V.2.2 Board of Directors
The study indicated that corporate governance characteristics affect the
performance of banks in Nigeria. On the basis of this revelation, the
following recommendations are being made to banks’ boards of directors.
Banks should have adequate board size to the scale and complexity of
the company’s operations and be composed in such a way as to ensure
diversity of experience without compromising independence,
compatibility, integrity and availability of members to attend meetings.

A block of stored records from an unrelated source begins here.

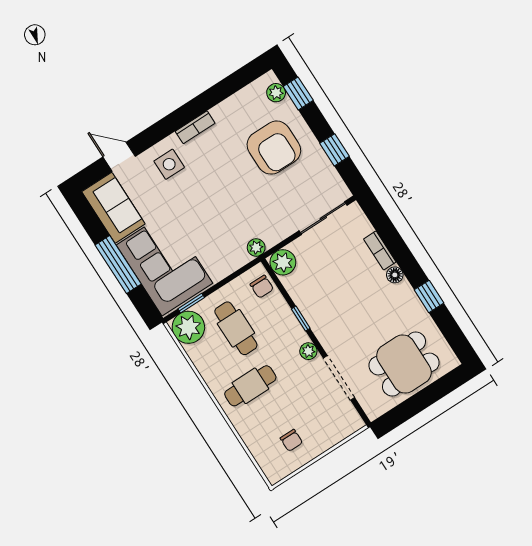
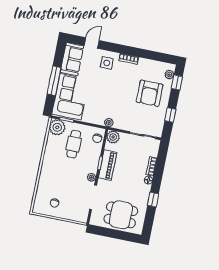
door: (119, 157) -> (92, 43), hinge flipped
piano: (314, 311) -> (108, 165), added
cafe table: (250, 386) -> (59, 169), removed

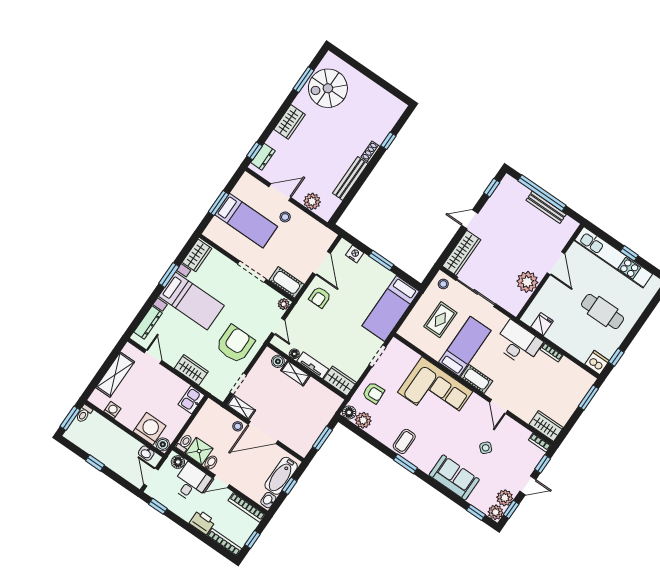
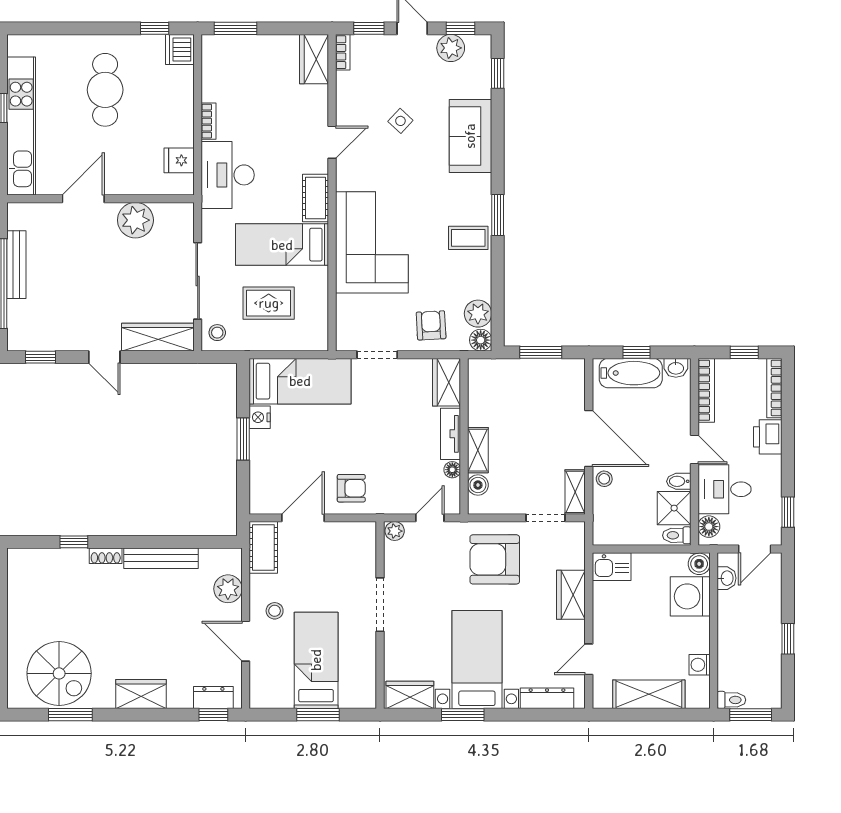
nightstand: (355, 254) -> (260, 417), moved
cot: (287, 282) -> (263, 547), moved
plant: (496, 512) -> (479, 47), removed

The board size should not be too large and must be made up of
qualified professional who are conversant with oversight function
The Board should comprise a mix of executive and non-executive
directors, headed by a Chairman. The majority of Board members
should be non-executive directors whom should be independent
directors.
A bank should have a risk management function (including a chief risk
officer (CRO) or equivalent, a compliance function and an internal
audit function, each with sufficient authority, stature, independence,
resources and access to the board;
An internal controls system which is effective in design and operation
should be in place;
The sophistication of a bank’s risk management, compliance and
internal control infrastructures should keep pace with any changes to its
risk profile (including its growth) and to the external risk landscape;
and
Effective risk management requires frank and timely internal
communication within the bank about risk, both across the organization
and through reporting to the board and senior management.
V.2.3 Government/Regulators
There should be periodic monitoring functions by
government/regulators of the application of the principles of code of
corporate governance so as to detect rule violations and also monitor
systemic problems for early solutions.
Finally, on the issue of enforcement, government/regulators should
analyze why some banks adhere responsibly to regulatory standards—
and why others do not. Such analysis would help enhance government’s
ability to pursue optimal enforcement, instead of under- or over-
enforcement.
The current code of governance should be reviewed after sometimes so
as accommodate frequent changes in the banking industry.